October 17, 2024 04:01 GMT
AUSSIE BONDS: Cheaper After Jobs Data But Off Worst Levels
AUSSIE BONDS
ACGBs (YM -5.0 & XM -3.0) are 5-8bps lower after a strong Employment Report, though they have recovered slightly from the session's worst levels.
- RBA officials often speak of the labour market. Today’s September data plus what appears to be a turn in the trend since mid-year will likely confirm its view that the labour market is tighter than implied by full employment estimates and that firms are “labour hoarding”. The gradual deterioration in some of its metrics appears to have stalled or turned, thus policy is likely to “need to be sufficiently restrictive” for now.
- Cash US tsys are 1-2bps cheaper, with a steepening bias, in today’s Asia-Pac session after yesterday’s modest gains.
- Cash ACGBs are 3-4bps cheaper, with the AU-US 10-year yield differential 3bps wider to +21bps.

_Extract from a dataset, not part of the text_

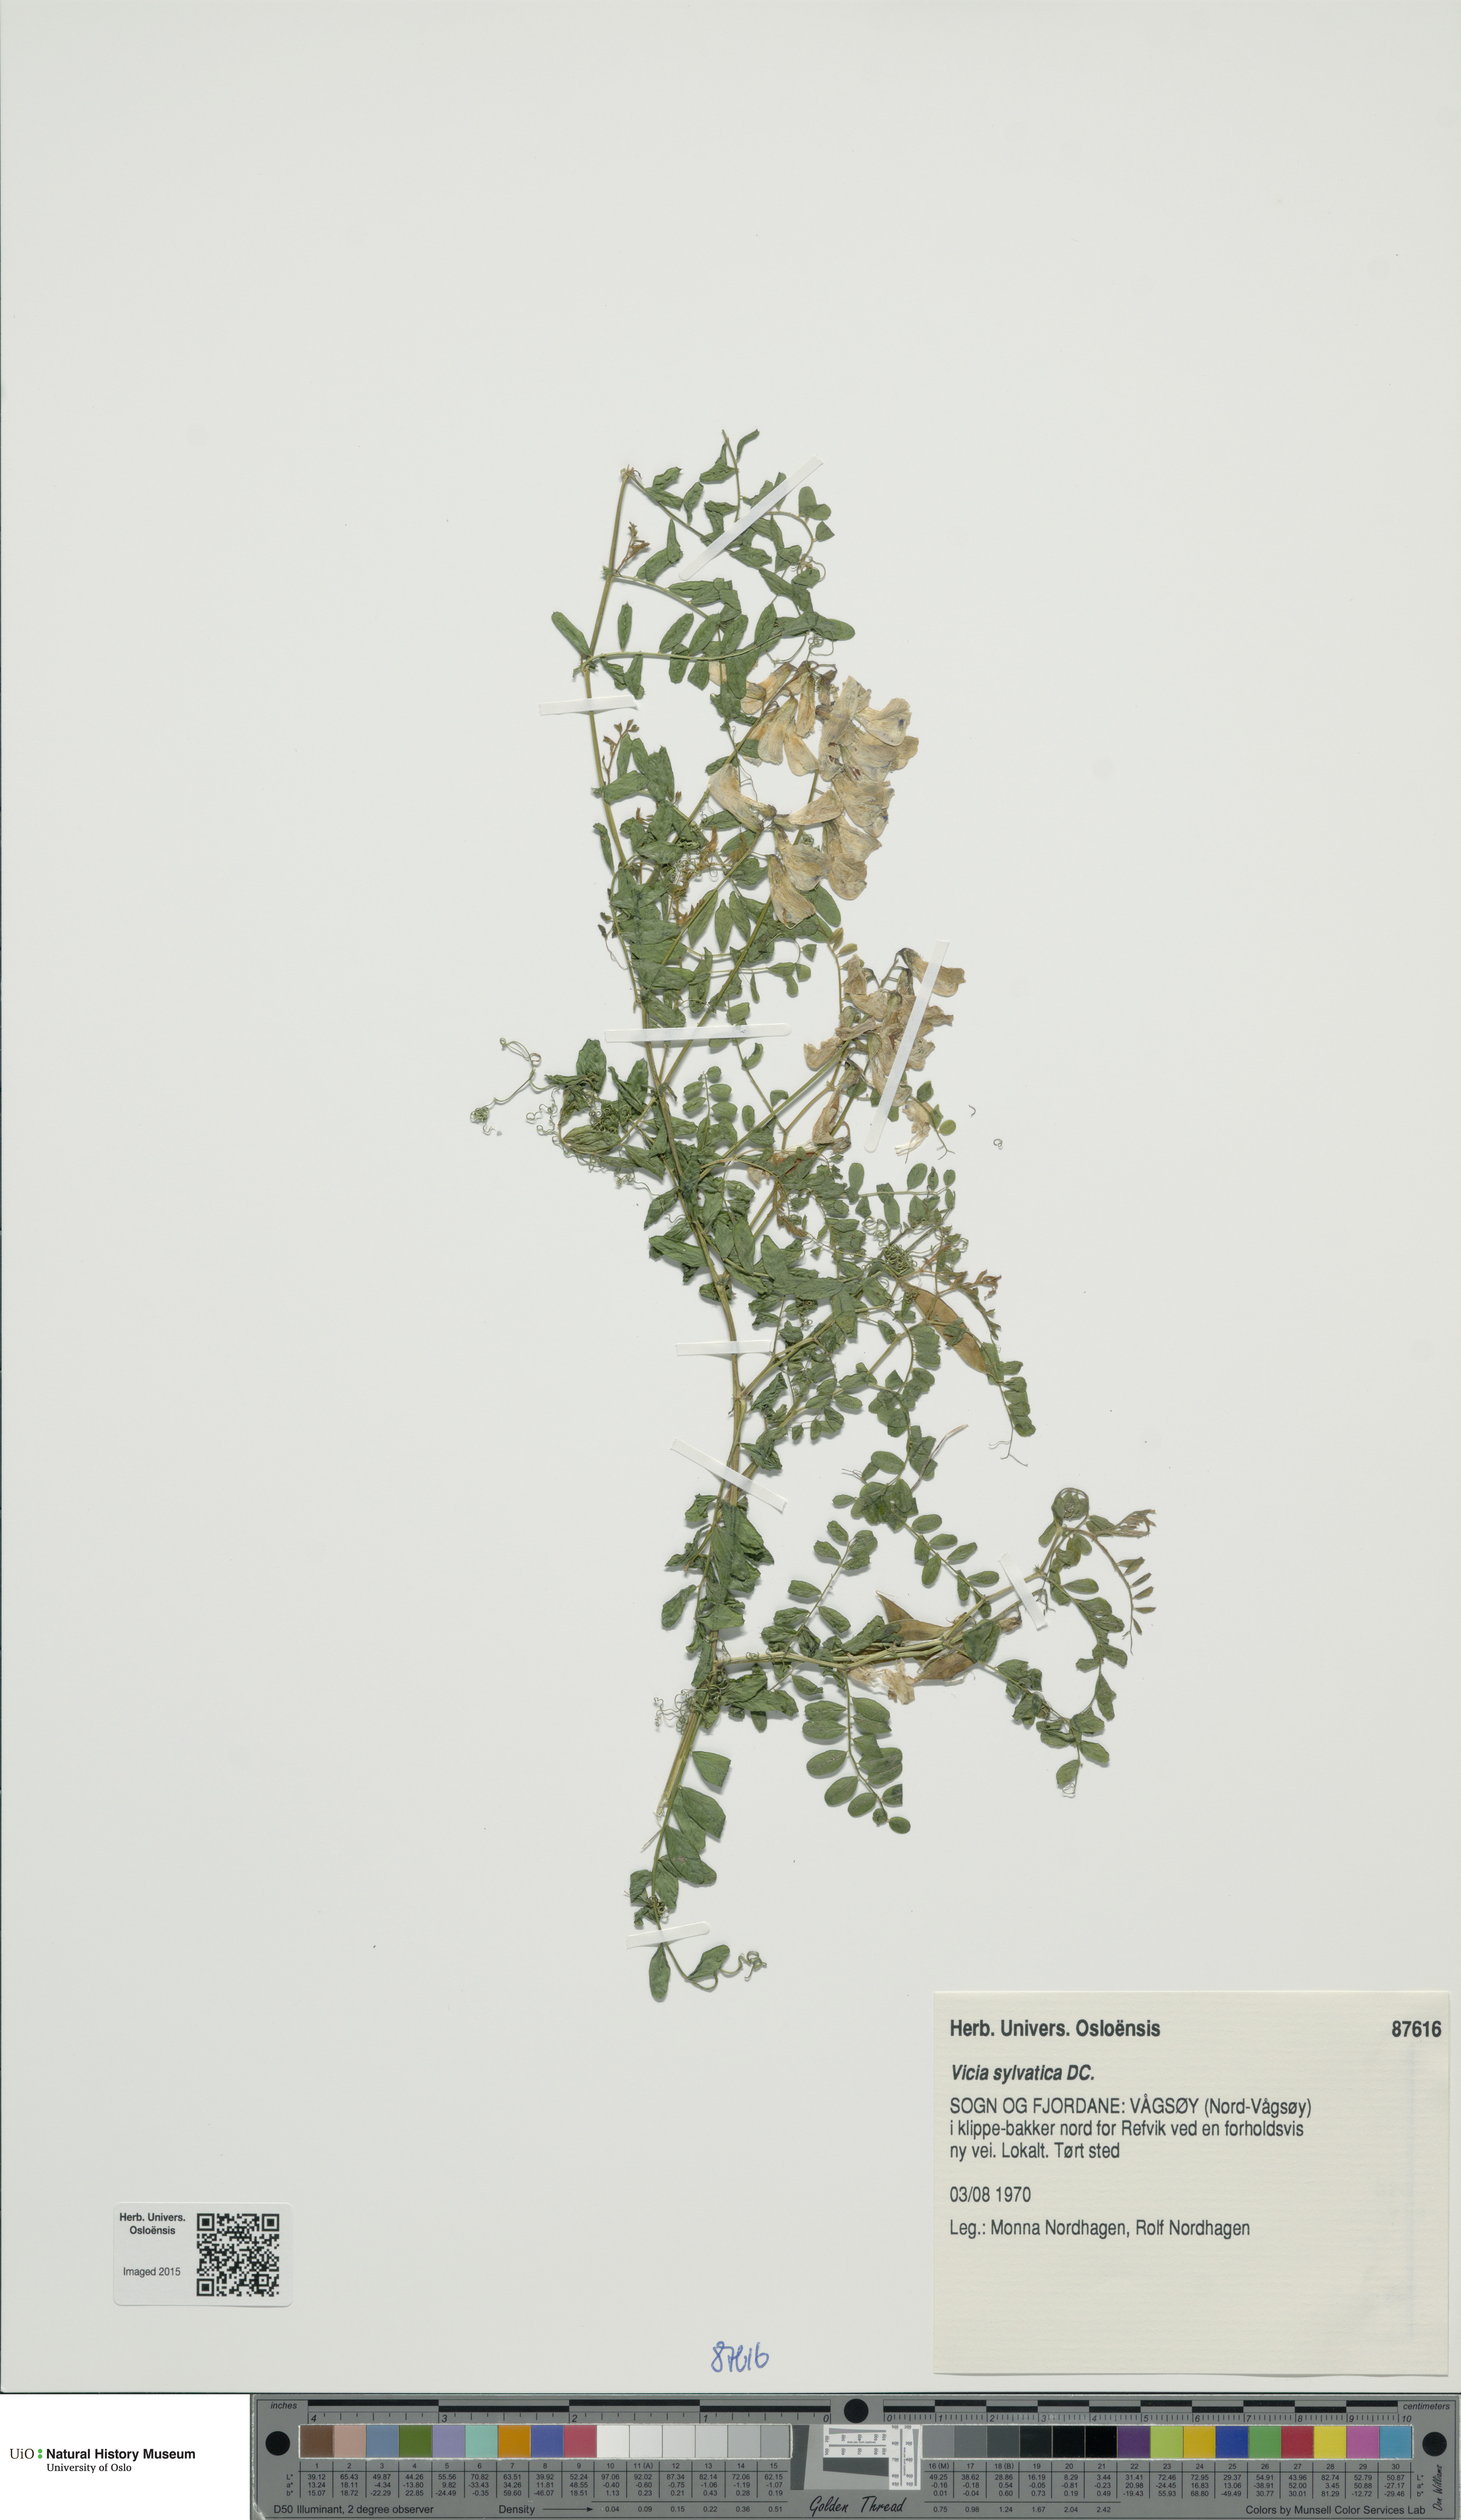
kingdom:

- Swap rates are 2-3bps higher, with the 3s10s curve flatter.
- The bills strip is cheaper, with pricing -4 to -6., but well off worst levels.
- RBA-dated OIS pricing is 7-10bps firmer for 2025 meetings after the data. A cumulative 5bps of easing is priced by year-end versus -8bps pre-data.
- Tomorrow, the local calendar is empty apart from the AOFM’s planned sale of A$500mn of the 4.75% 21 April 2027 bond.